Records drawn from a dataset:
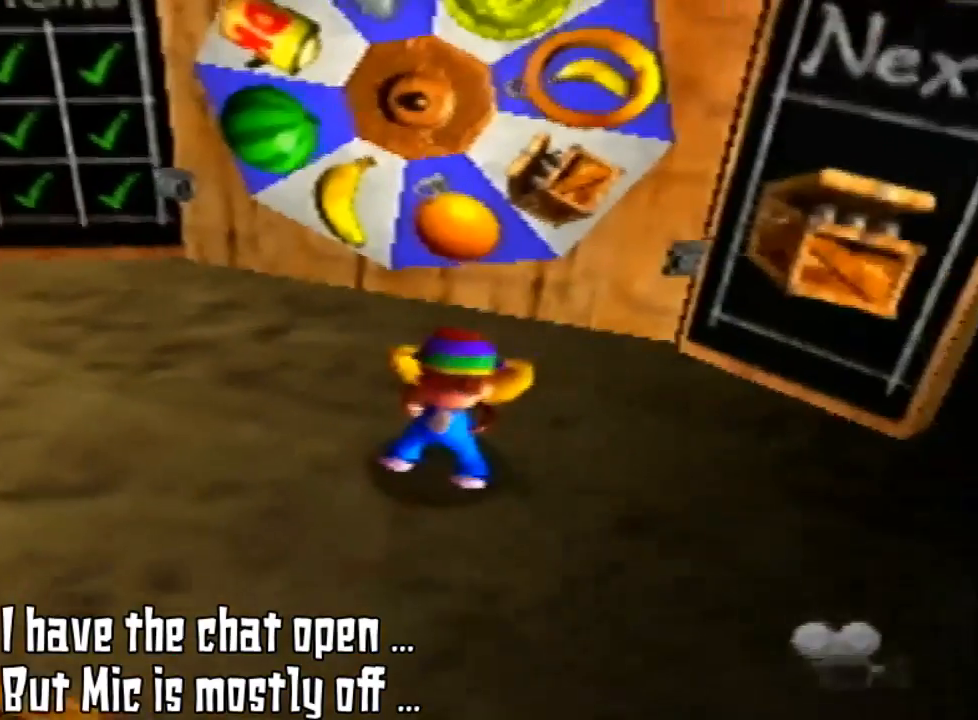
{"buttons": [], "left_stick": "left", "events": [[367, "left_stick", "left"]]}
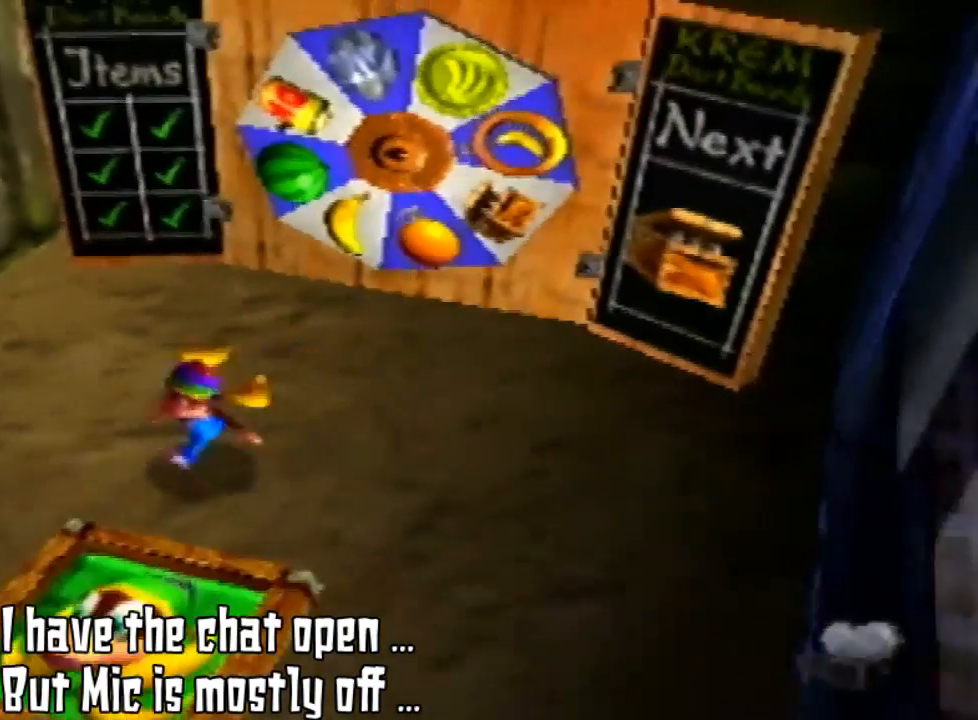
{"buttons": [], "left_stick": "down-left", "events": [[67, "left_stick", "down-left"]]}
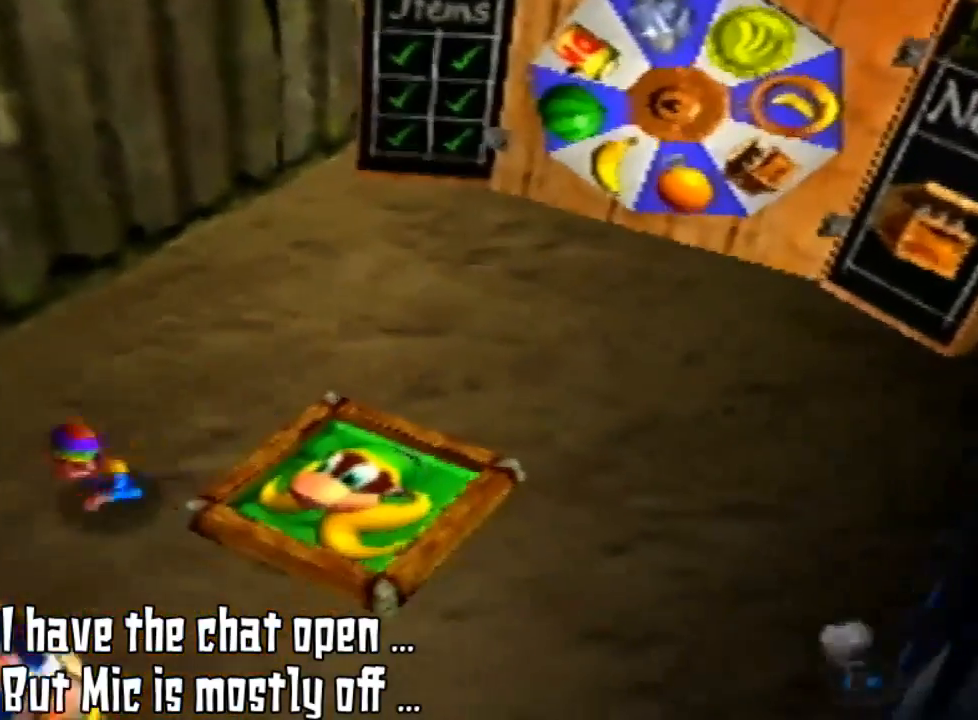
{"buttons": [], "left_stick": "down-left", "events": []}
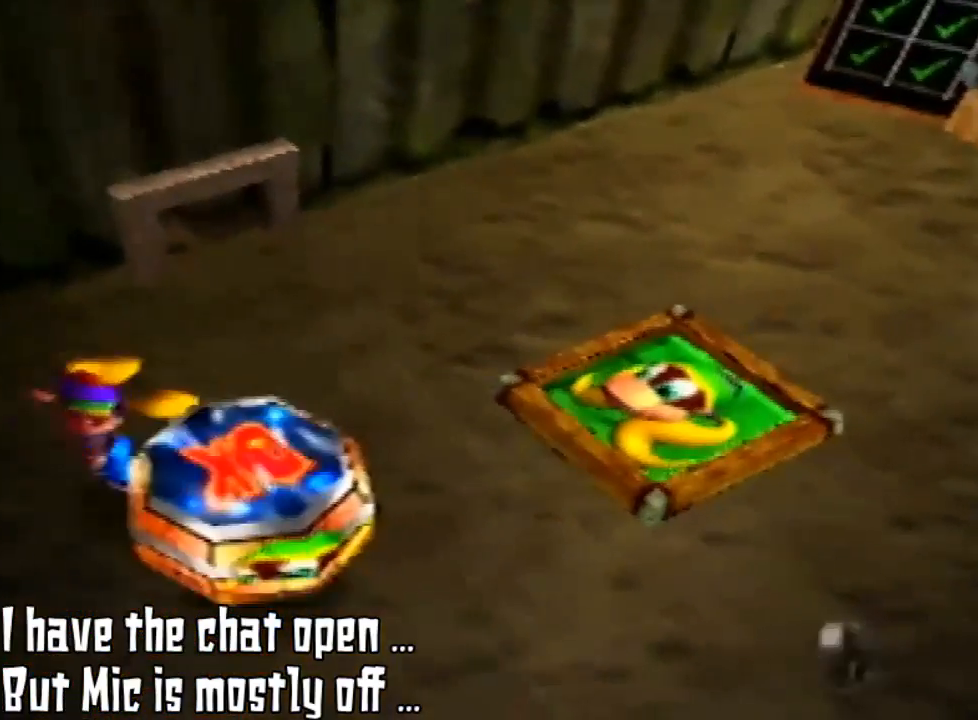
{"buttons": [], "left_stick": "down-right", "events": [[100, "A", "down"], [133, "left_stick", "down"], [233, "A", "up"], [400, "left_stick", "down-right"]]}
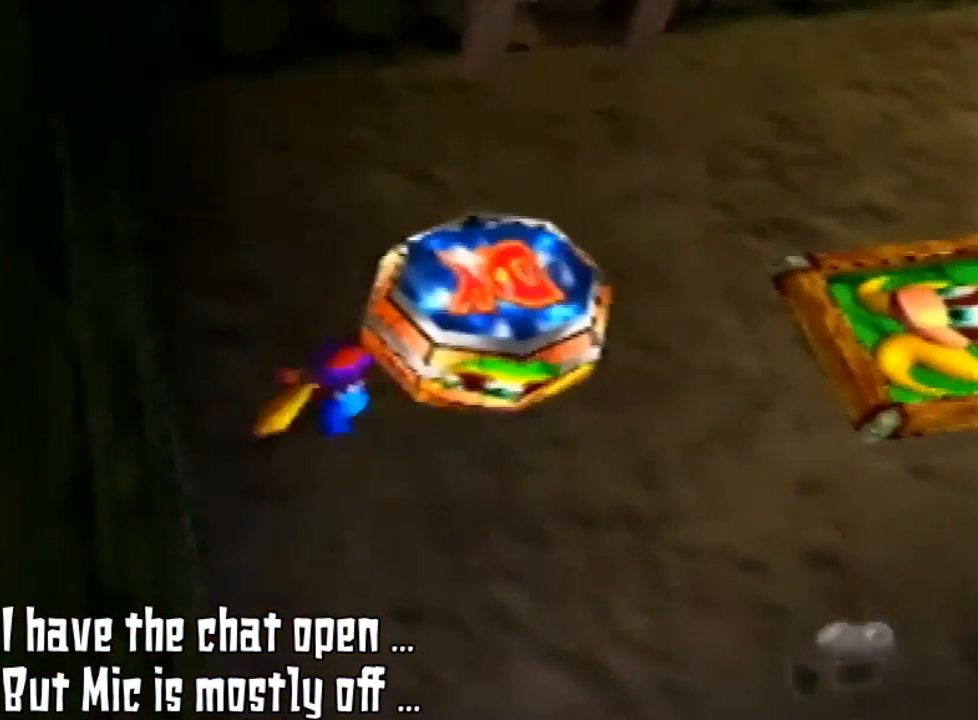
{"buttons": ["A"], "left_stick": "center", "events": [[33, "left_stick", "right"], [200, "left_stick", "up-right"], [300, "left_stick", "center"], [433, "A", "down"]]}
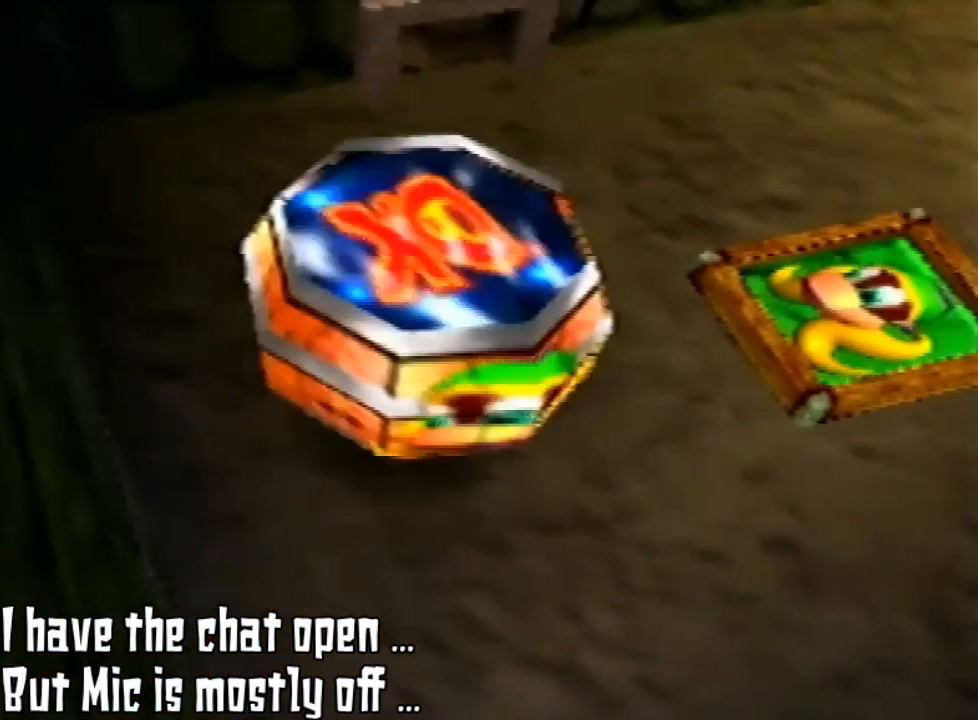
{"buttons": [], "left_stick": "down", "events": [[300, "A", "up"], [300, "left_stick", "down"]]}
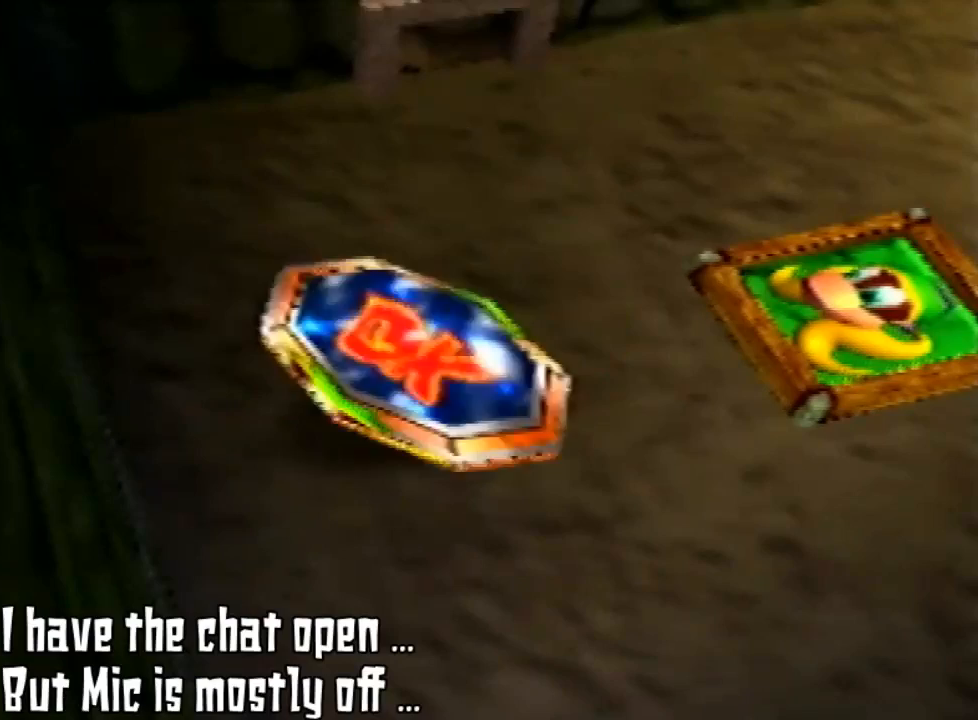
{"buttons": [], "left_stick": "up", "events": [[33, "left_stick", "center"], [300, "left_stick", "up"]]}
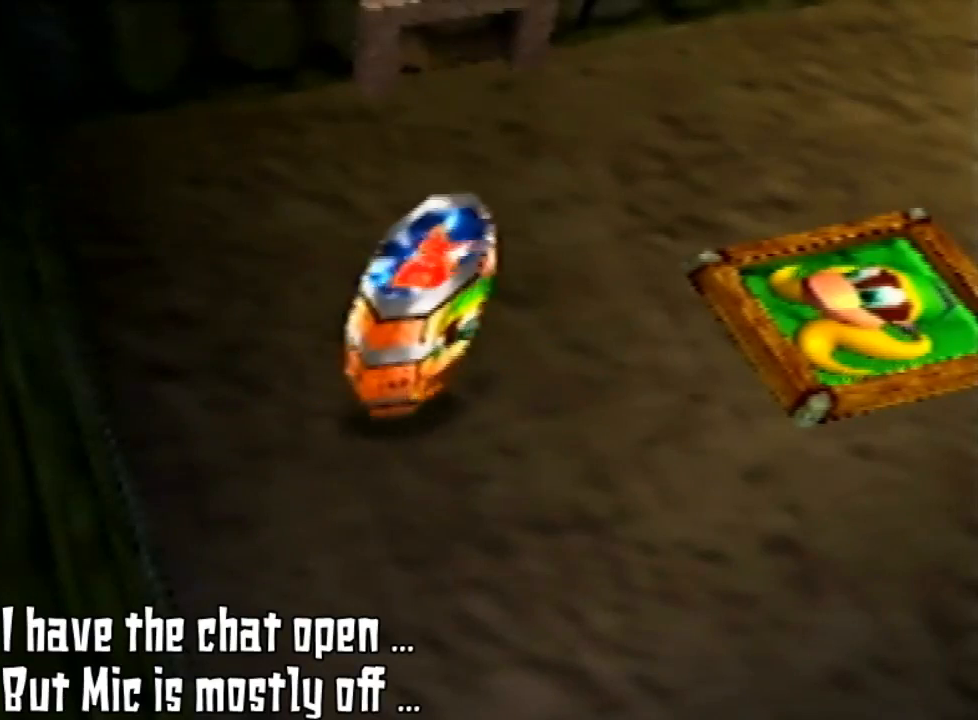
{"buttons": [], "left_stick": "center", "events": [[400, "left_stick", "center"]]}
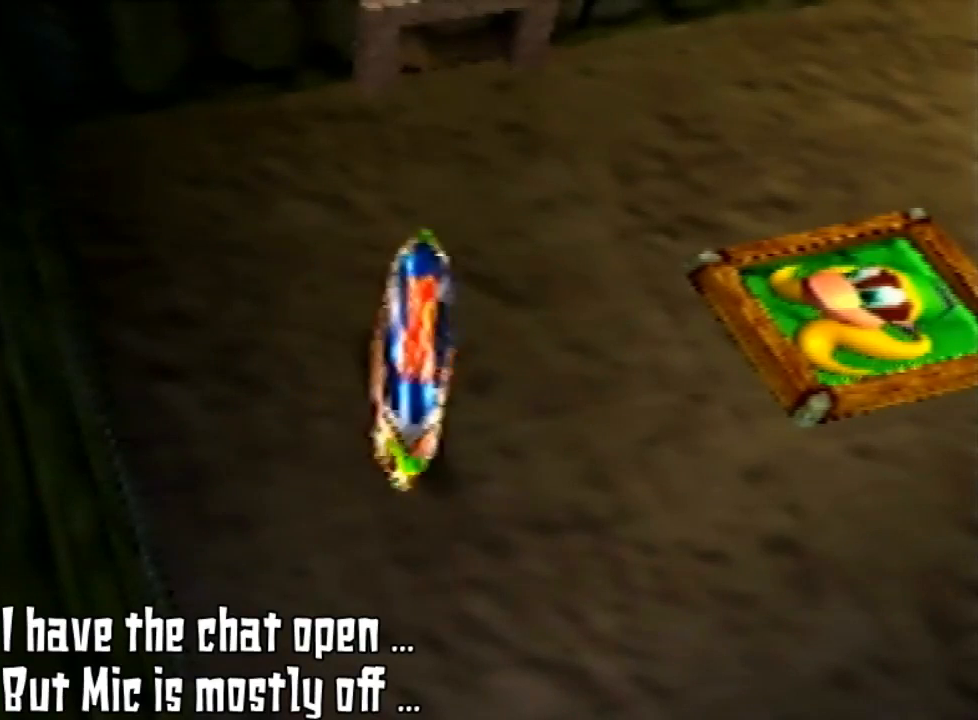
{"buttons": [], "left_stick": "up", "events": [[300, "left_stick", "up"]]}
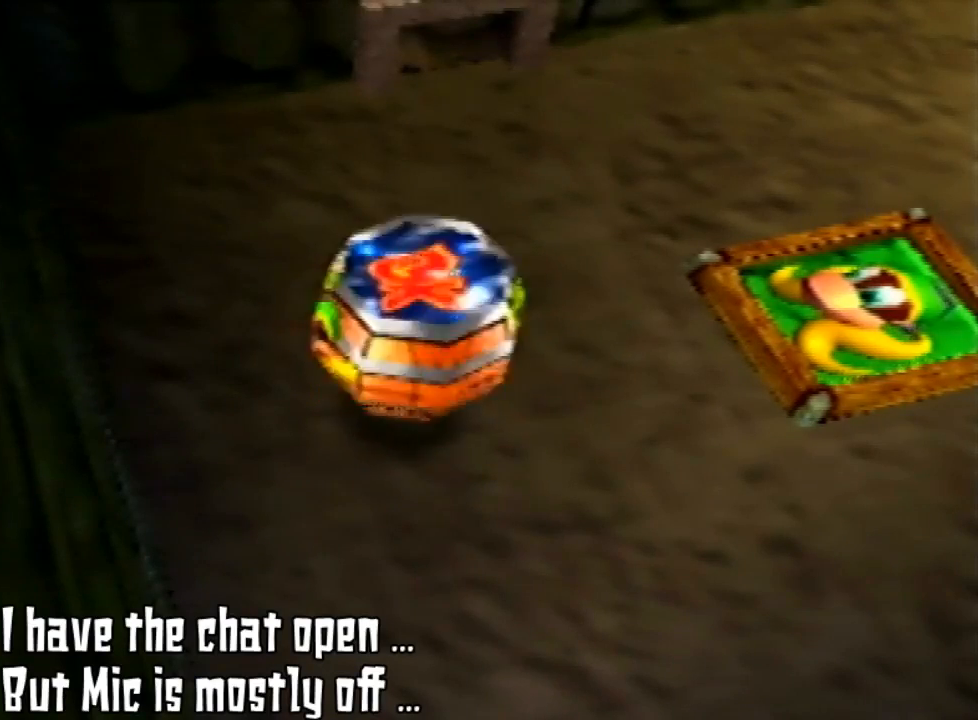
{"buttons": [], "left_stick": "up", "events": []}
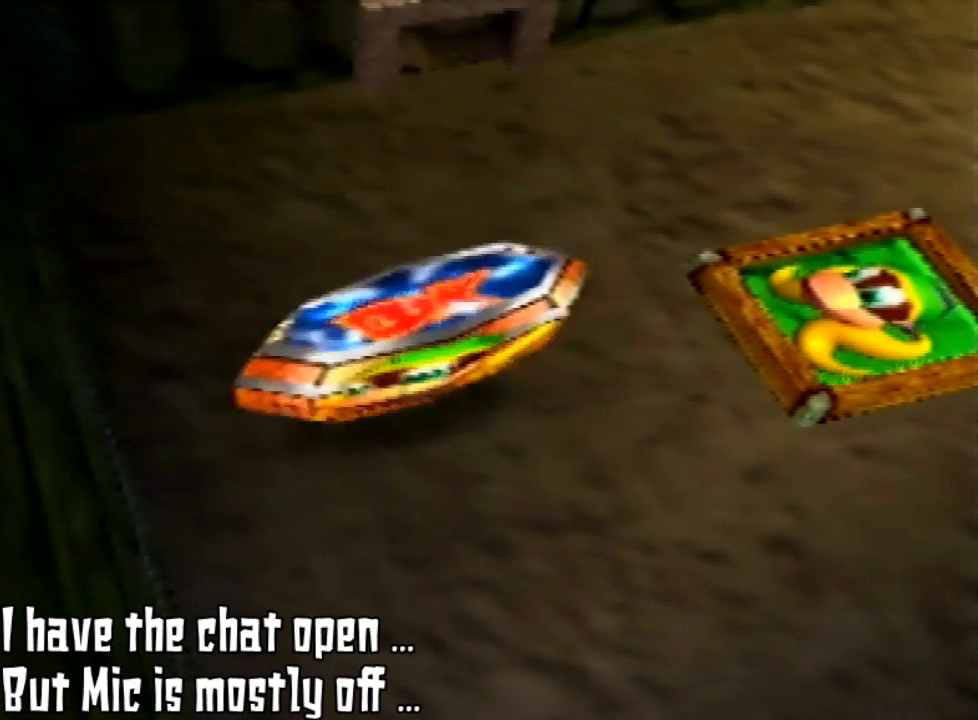
{"buttons": [], "left_stick": "up", "events": []}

Activity
For this exercise, transcribe the entries above exactly, without any pictures.

Task answer
{"buttons": [], "left_stick": "left", "events": [[367, "left_stick", "left"]]}
{"buttons": [], "left_stick": "down-left", "events": [[67, "left_stick", "down-left"]]}
{"buttons": [], "left_stick": "down-left", "events": []}
{"buttons": [], "left_stick": "down-right", "events": [[100, "A", "down"], [133, "left_stick", "down"], [233, "A", "up"], [400, "left_stick", "down-right"]]}
{"buttons": ["A"], "left_stick": "center", "events": [[33, "left_stick", "right"], [200, "left_stick", "up-right"], [300, "left_stick", "center"], [433, "A", "down"]]}
{"buttons": [], "left_stick": "down", "events": [[300, "A", "up"], [300, "left_stick", "down"]]}
{"buttons": [], "left_stick": "up", "events": [[33, "left_stick", "center"], [300, "left_stick", "up"]]}
{"buttons": [], "left_stick": "center", "events": [[400, "left_stick", "center"]]}
{"buttons": [], "left_stick": "up", "events": [[300, "left_stick", "up"]]}
{"buttons": [], "left_stick": "up", "events": []}
{"buttons": [], "left_stick": "up", "events": []}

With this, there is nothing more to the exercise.